Simplified API (簡易 API)
JMS 2.0 で新規に簡易 API が設けられました。これによって、スリムなコーディングとなり、必要なコード量が劇的に削減されます。
Simplified API として、新規に 3 つのオブジェクが導入されました。
JMSContext JMSProducer JMSConsumer
これらのオブジェクトは、JMS 1.1 の Connection、Session、MessageProducer、MessageConsumer オブジェクトの機能を有しています。
Simplified API は、完全に後方互換性があり、旧コードを使い続けたまま、新規コードに Simplified API を使うことができます。
その他、以下のメッセージ処理および例外処理の新規クラスが追加されました。
- javax.jms.CompletionListener
- javax.jms.IllegalStateRuntimeException
- javax.jms.InvalidClientIDRuntimeException
- javax.jms.InvalidDestinationRuntimeException
- javax.jms.InvalidSelectorRuntimeException
- javax.jms.JMSRuntimeException
- その他
遅延メッセージ配信
JMS 2.0 では、メッセージのセンダー側 (プロデューサ) でメッセージ配信をスケジュールすることができるようになりました。これにより、一日の終わりに配信するといった遅延処理をサポートすることができるようになります。

**提供資料:**
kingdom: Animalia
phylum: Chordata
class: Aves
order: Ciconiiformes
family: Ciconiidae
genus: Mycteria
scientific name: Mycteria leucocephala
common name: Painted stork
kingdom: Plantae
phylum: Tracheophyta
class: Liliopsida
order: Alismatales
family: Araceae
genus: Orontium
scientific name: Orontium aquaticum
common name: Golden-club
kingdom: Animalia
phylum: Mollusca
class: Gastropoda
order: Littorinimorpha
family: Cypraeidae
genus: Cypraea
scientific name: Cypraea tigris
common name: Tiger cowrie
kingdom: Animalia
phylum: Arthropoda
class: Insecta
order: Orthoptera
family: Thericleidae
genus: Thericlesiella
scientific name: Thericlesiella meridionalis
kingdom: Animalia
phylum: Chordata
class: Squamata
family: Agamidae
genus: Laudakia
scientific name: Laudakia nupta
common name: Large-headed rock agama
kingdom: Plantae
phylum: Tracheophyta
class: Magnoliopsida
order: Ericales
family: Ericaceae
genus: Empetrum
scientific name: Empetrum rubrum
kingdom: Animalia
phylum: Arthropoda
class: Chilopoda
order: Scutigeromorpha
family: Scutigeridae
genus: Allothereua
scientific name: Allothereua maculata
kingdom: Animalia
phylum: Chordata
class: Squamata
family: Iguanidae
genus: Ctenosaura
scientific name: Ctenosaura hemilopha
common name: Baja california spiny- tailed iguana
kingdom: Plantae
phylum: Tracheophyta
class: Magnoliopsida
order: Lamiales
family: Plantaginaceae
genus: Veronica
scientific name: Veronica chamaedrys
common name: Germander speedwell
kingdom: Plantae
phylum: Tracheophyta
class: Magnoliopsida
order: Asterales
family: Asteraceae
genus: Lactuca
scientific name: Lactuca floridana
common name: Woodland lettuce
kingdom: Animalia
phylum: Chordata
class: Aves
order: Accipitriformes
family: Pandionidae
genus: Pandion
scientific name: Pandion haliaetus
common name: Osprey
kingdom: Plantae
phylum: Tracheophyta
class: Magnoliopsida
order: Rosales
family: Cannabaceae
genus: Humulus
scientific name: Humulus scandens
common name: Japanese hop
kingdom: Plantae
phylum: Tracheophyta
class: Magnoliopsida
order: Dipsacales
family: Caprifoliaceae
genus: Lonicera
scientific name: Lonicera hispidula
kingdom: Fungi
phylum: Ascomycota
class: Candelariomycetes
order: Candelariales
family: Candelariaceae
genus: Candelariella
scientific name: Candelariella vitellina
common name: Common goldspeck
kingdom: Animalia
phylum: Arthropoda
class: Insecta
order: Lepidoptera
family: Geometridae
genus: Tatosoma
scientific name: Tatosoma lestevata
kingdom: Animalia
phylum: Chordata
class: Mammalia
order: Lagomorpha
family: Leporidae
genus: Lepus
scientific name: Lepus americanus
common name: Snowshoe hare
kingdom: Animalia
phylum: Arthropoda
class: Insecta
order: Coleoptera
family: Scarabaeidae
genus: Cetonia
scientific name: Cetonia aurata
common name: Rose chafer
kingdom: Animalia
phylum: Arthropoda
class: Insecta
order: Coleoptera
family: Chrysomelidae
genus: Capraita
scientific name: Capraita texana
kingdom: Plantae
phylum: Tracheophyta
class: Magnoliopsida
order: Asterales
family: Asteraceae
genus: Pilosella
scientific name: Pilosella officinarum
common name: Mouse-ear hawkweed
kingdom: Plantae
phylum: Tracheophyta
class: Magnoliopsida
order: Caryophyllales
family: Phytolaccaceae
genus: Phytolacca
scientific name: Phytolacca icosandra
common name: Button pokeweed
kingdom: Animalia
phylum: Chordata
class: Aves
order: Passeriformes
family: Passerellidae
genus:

**課題一覧:**
A. 本文によると、Simplified API として新規に導入されたオブジェクトはいくつですか。
B. 本文の「Simplified API として、新規に」から「Simplified API を使うことができます。」までを、そのまま書き写してください。
C. 本文によると、旧コードを使い続けたまま新規コードに Simplified API を使えるのはなぜですか。

**各課題の解答:**
A. 3 つです。

B.
Simplified API として、新規に 3 つのオブジェクが導入されました。
JMSContext JMSProducer JMSConsumer
これらのオブジェクトは、JMS 1.1 の Connection、Session、MessageProducer、MessageConsumer オブジェクトの機能を有しています。
Simplified API は、完全に後方互換性があり、旧コードを使い続けたまま、新規コードに Simplified API を使うことができます。

C. Simplified API には完全な後方互換性があるからです。